Sock and beanie polar bears, faux 1 percenters and the rest of the Eco-Block regrouped down at Bowling Green. Across from us stood the Museum of the American Indian, a building shared with the United States Bankruptcy Court. Rebecca Manski, who helped orchestrate the day's action, pointed out to me the significance of the spot we occupied Monday. "The Lenape Nation made a deal with the Dutch here," said Manski, referencing the famous sale of Manhattan, today worth about about $800 billion in real-estate, purchased for the equivalent of less than $80 in 1626.

"This exchange was based on a betrayal, defrauding native peoples of their land," Manski said. "Later, Wall Street was where slaves were bought and sold. The foundations of capitalism were laid here. They come from exploitation of workers and from slavery and from defrauding native peoples throughout the world and the process hasn't stop. We're seeing the culmination of that exploitation, of this extreme economic stratification, in climate change."

It was around 10 a.m. at this point and close to a thousand people were assembled at Bowling Green. We gathered in a circle around Reverend Billy Talen — a radical social justice preacher and longtime staple of the New York left, who has become Occupy's unofficial minister. "Remember one year ago?" asked Reverend Billy, gesturing to the ground as if his arm were trying to draw a heavy chain from the bowels of the earth. The crowd was much larger than the previous year and growing as more and more flooded in from the surrounding streets.

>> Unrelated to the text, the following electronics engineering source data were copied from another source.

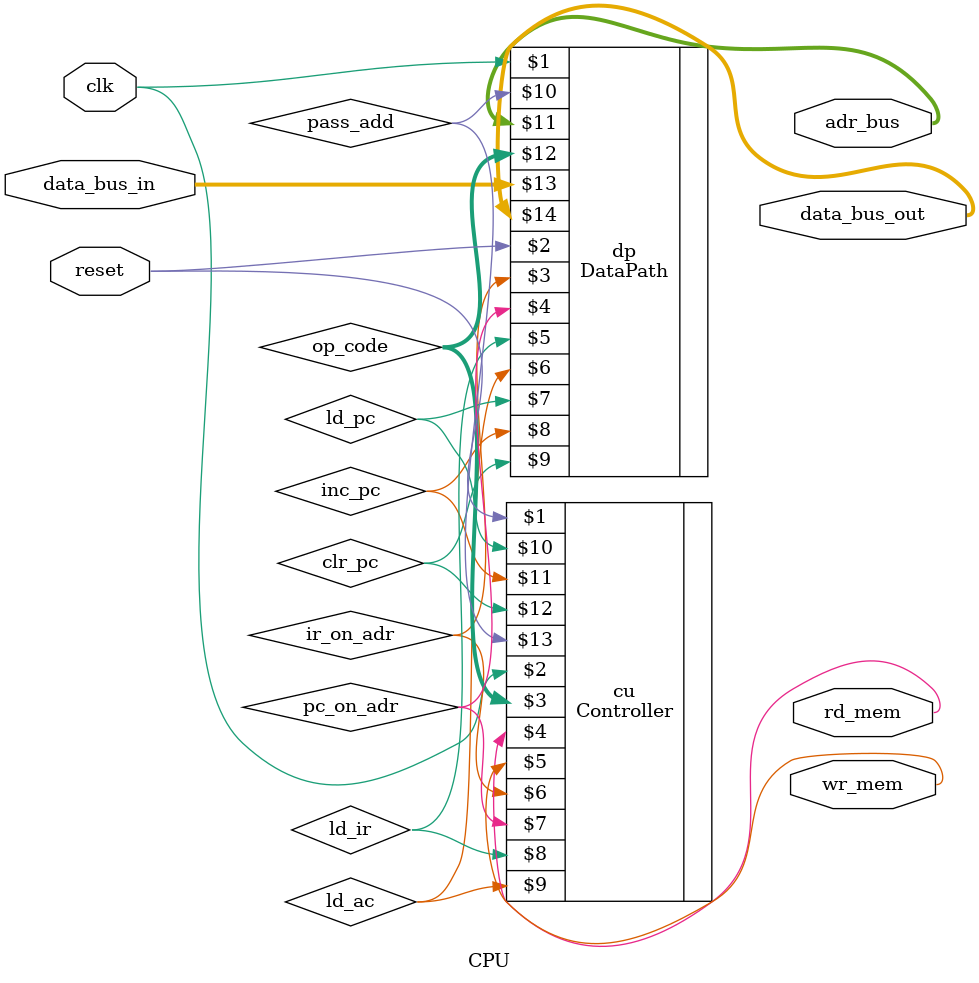
<source format=v>
module CPU (clk, reset, adr_bus, rd_mem, wr_mem, data_bus_in, data_bus_out);

input clk;
input reset;
input [7:0] data_bus_in;
output [5:0] adr_bus;
output rd_mem;
output wr_mem;
output [7:0] data_bus_out;

wire ir_on_adr, pc_on_adr, ld_ir, ld_ac, inc_pc, clr_pc, pass_add;
wire [1:0] op_code;


Controller cu(reset, clk, op_code, rd_mem, wr_mem, ir_on_adr, pc_on_adr, ld_ir, ld_ac, ld_pc, inc_pc, clr_pc, pass_add);

DataPath dp(clk, reset, ir_on_adr, pc_on_adr, ld_ir, ld_ac, ld_pc, inc_pc, clr_pc, pass_add, adr_bus, op_code, data_bus_in, data_bus_out);
endmodule
</source>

I thought back to when I first turned up that Saturday a year ago. Reverend Billy was on hand then too, walking around with his bobbing blond pompadour, testifying against Wall Street to all who would listen. He was accompanied by robed members of his Stop Shopping Choir — a confusing spectacle since there was a flock of actual Christians on hand in robes handing out literature. A more new-agey crowd was striking yoga posses in the center of the park. The various socialist sects of the New York left had dusted themselves off as best they could for the occasion and were waving placards proclaiming class politics left over from marches long past. There were "Truthers" too and even a smattering of Ron Paul devotees. But mostly it was people with a deep feeling of dispossession who wanted to do something about it. Aside from the novel idea of not being pushed home by the multitudes of police waiting in the lurch nearby, there was no hint of what would emerge. I wonder if Police Commissioner Ray Kelly lies awake at night regretting not finding some excuse to crack down on that first "sleepful" protest.

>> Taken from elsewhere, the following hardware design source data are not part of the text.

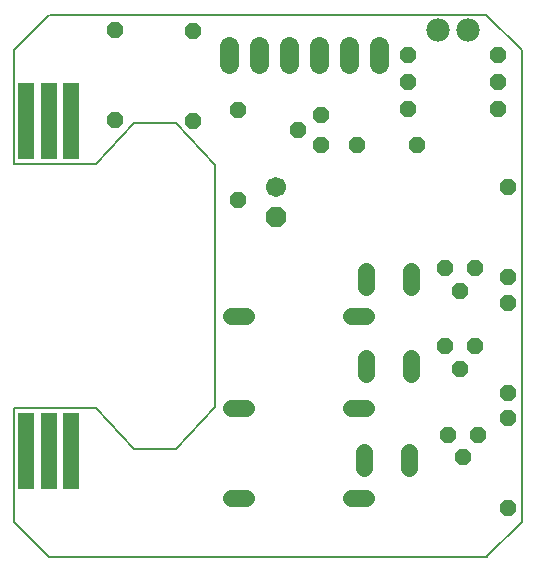
<source format=gbs>
G75*
%MOIN*%
%OFA0B0*%
%FSLAX25Y25*%
%IPPOS*%
%LPD*%
%AMOC8*
5,1,8,0,0,1.08239X$1,22.5*
%
%ADD10C,0.05600*%
%ADD11OC8,0.05600*%
%ADD12OC8,0.06700*%
%ADD13C,0.06700*%
%ADD14C,0.06337*%
%ADD15C,0.00600*%
%ADD16C,0.00500*%
%ADD17R,0.05200X0.25400*%
%ADD18R,0.04369X0.04369*%
%ADD19C,0.07800*%
D10*
X0077403Y0024875D02*
X0082603Y0024875D01*
X0082597Y0054867D02*
X0077397Y0054867D01*
X0077398Y0085498D02*
X0082598Y0085498D01*
X0117398Y0085498D02*
X0122598Y0085498D01*
X0122500Y0095400D02*
X0122500Y0100600D01*
X0137500Y0100600D02*
X0137500Y0095400D01*
X0137500Y0071600D02*
X0137500Y0066400D01*
X0122500Y0066400D02*
X0122500Y0071600D01*
X0122597Y0054867D02*
X0117397Y0054867D01*
X0122000Y0040100D02*
X0122000Y0034900D01*
X0122603Y0024875D02*
X0117403Y0024875D01*
X0137000Y0034900D02*
X0137000Y0040100D01*
D11*
X0150000Y0046000D03*
X0155000Y0038500D03*
X0160000Y0046000D03*
X0170000Y0051500D03*
X0170000Y0060000D03*
X0154000Y0068000D03*
X0149000Y0075500D03*
X0159000Y0075500D03*
X0170000Y0090000D03*
X0170000Y0098500D03*
X0159000Y0101500D03*
X0154000Y0094000D03*
X0149000Y0101500D03*
X0170000Y0128500D03*
X0166500Y0154500D03*
X0166500Y0163500D03*
X0166500Y0172500D03*
X0136500Y0172500D03*
X0136500Y0163500D03*
X0136500Y0154500D03*
X0139500Y0142500D03*
X0119500Y0142500D03*
X0107500Y0142500D03*
X0100000Y0147500D03*
X0107500Y0152500D03*
X0080042Y0154246D03*
X0064993Y0150757D03*
X0039043Y0150793D03*
X0039043Y0180793D03*
X0064993Y0180757D03*
X0080042Y0124246D03*
X0170000Y0021500D03*
D12*
X0092493Y0118634D03*
D13*
X0092493Y0128634D03*
D14*
X0097000Y0169531D02*
X0097000Y0175469D01*
X0087000Y0175469D02*
X0087000Y0169531D01*
X0077000Y0169531D02*
X0077000Y0175469D01*
X0107000Y0175469D02*
X0107000Y0169531D01*
X0117000Y0169531D02*
X0117000Y0175469D01*
X0127000Y0175469D02*
X0127000Y0169531D01*
D15*
X0005100Y0016911D02*
X0016911Y0005100D01*
X0005100Y0016911D02*
X0005100Y0055000D01*
X0032600Y0055000D01*
X0045100Y0041100D01*
X0059100Y0041100D01*
X0072100Y0055100D01*
X0072100Y0136021D01*
X0059100Y0150021D01*
X0045100Y0150021D01*
X0032600Y0136121D01*
X0005100Y0136121D01*
X0005100Y0174250D01*
X0016911Y0186061D01*
X0162580Y0186061D02*
X0174391Y0174250D01*
X0174391Y0016911D01*
X0162580Y0005100D01*
D16*
X0162726Y0005100D02*
X0017100Y0005100D01*
X0017100Y0186021D02*
X0162726Y0186021D01*
D17*
X0024300Y0150500D03*
X0016800Y0150500D03*
X0009300Y0150500D03*
X0009300Y0040500D03*
X0016800Y0040500D03*
X0024300Y0040500D03*
D18*
X0024300Y0030400D03*
X0016800Y0030400D03*
X0009300Y0030400D03*
X0009300Y0160900D03*
X0016800Y0160900D03*
X0024300Y0160900D03*
D19*
X0146500Y0181000D03*
X0156500Y0181000D03*
M02*

</source>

Out of the tangled assemblage of that day movements were eventually born; movements to cast away debt, keep families in their homes, stop police violence and racism, strip money from politics, work toward healthcare for all and an ecologically sustainable planet.

A year ago, I'd never spoken to more than 40 people at once, led a meeting, stopped traffic or shutdown a bank branch. I'd never been locked up for deliberately breaking the law, pushed against a steal barricade or pulled a protester over one out of the arms of a policeman. I'd never eaten lentils in the snow, so warm and delicious because each bite was a reminder of what we are capable of together. Threats and coercion failed to remove the occupation. We could only be evicted through violence and that has its limits. There are more of us than there are of them. The hope of Occupy is that the sirens activists sent ringing through the financial district on its first birthday will be overtures of the 1 percent's eventual doom and that one day a just and sustainable world can kick down the barriers before it and occupy the planet.